**WORK TO COMPLETE:** Retype the following data exactly, but leave its pictures out.

**RAW DATA:**
────────

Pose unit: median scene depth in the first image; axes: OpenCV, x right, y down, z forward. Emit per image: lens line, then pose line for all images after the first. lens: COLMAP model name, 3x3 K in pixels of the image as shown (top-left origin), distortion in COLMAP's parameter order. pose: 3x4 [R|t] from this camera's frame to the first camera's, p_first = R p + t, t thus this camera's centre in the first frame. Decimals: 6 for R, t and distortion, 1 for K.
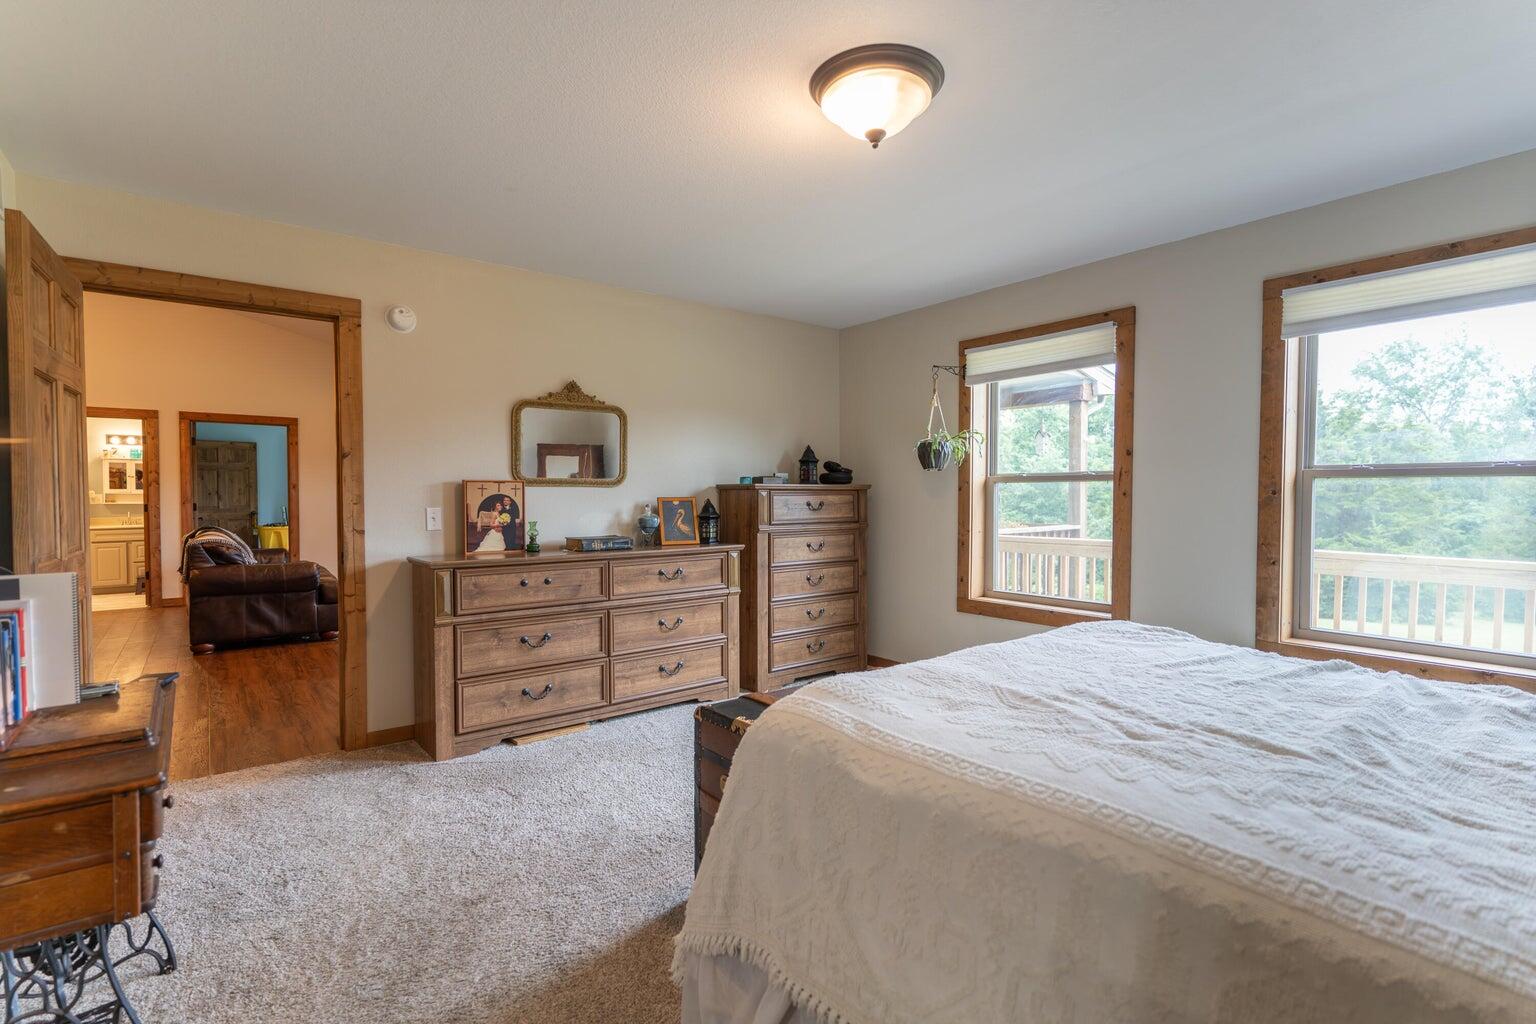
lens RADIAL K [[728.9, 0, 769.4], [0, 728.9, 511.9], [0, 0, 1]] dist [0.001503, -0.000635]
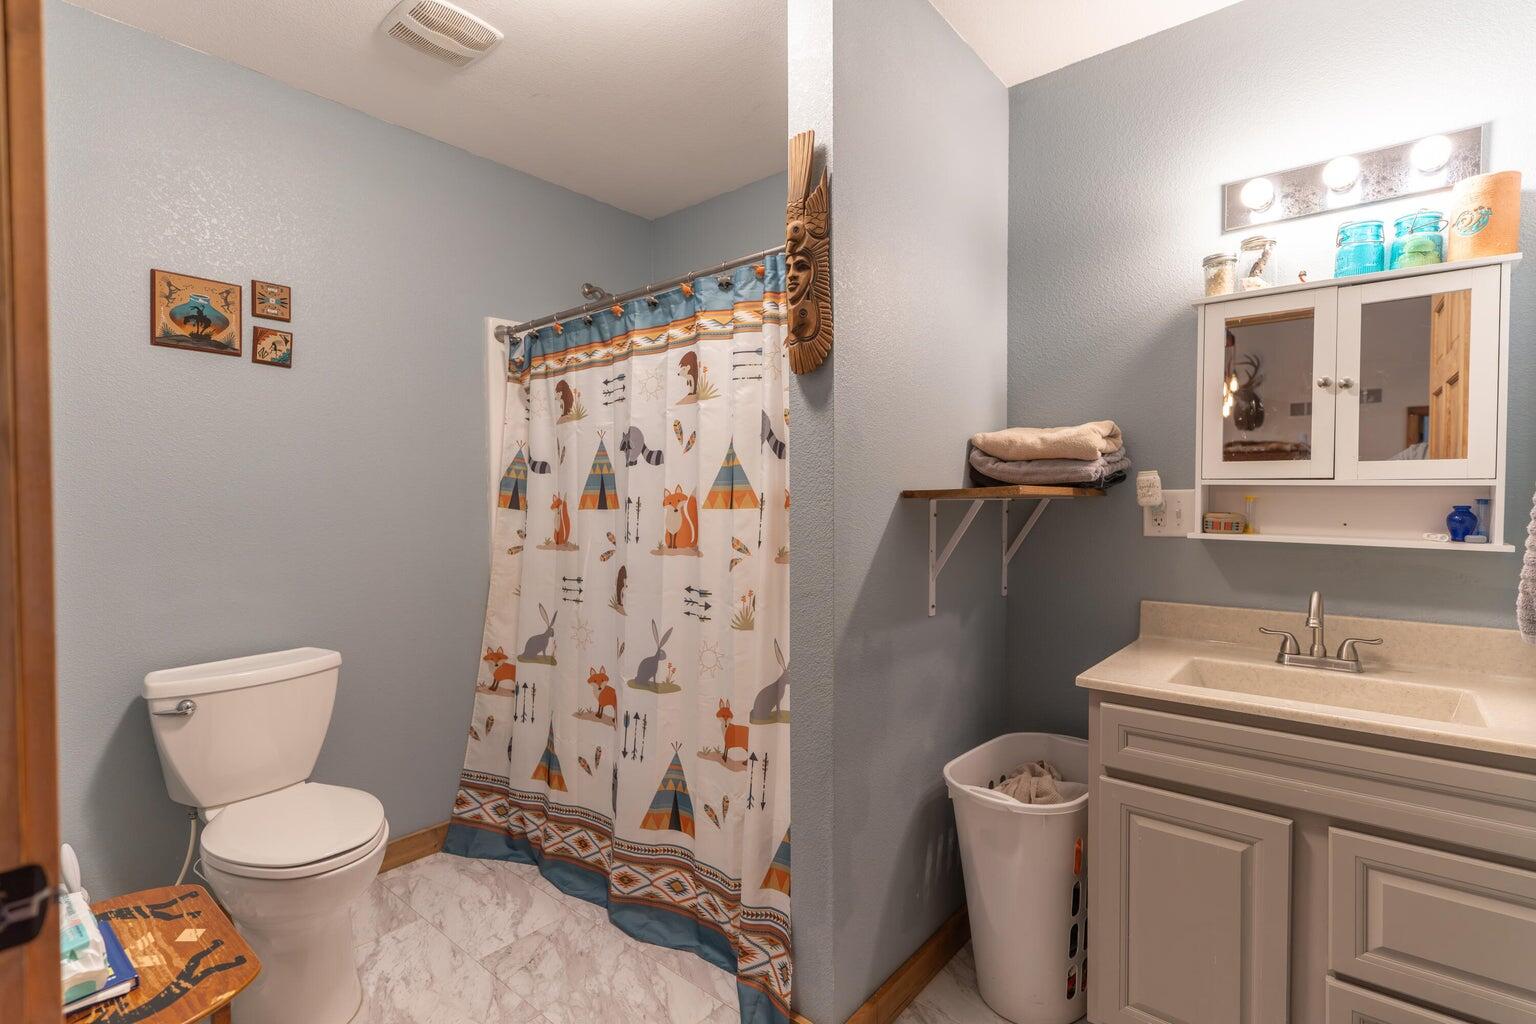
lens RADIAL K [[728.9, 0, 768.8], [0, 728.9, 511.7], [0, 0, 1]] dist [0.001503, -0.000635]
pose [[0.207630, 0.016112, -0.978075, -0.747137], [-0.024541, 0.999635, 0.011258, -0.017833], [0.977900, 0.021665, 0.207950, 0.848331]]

────────

**RESULT:**
Pose unit: median scene depth in the first image; axes: OpenCV, x right, y down, z forward. Emit per image: lens line, then pose line for all images after the first. lens: COLMAP model name, 3x3 K in pixels of the image as shown (top-left origin), distortion in COLMAP's parameter order. pose: 3x4 [R|t] from this camera's frame to the first camera's, p_first = R p + t, t thus this camera's centre in the first frame. Decimals: 6 for R, t and distortion, 1 for K.
lens RADIAL K [[728.9, 0, 769.4], [0, 728.9, 511.9], [0, 0, 1]] dist [0.001503, -0.000635]
lens RADIAL K [[728.9, 0, 768.8], [0, 728.9, 511.7], [0, 0, 1]] dist [0.001503, -0.000635]
pose [[0.207630, 0.016112, -0.978075, -0.747137], [-0.024541, 0.999635, 0.011258, -0.017833], [0.977900, 0.021665, 0.207950, 0.848331]]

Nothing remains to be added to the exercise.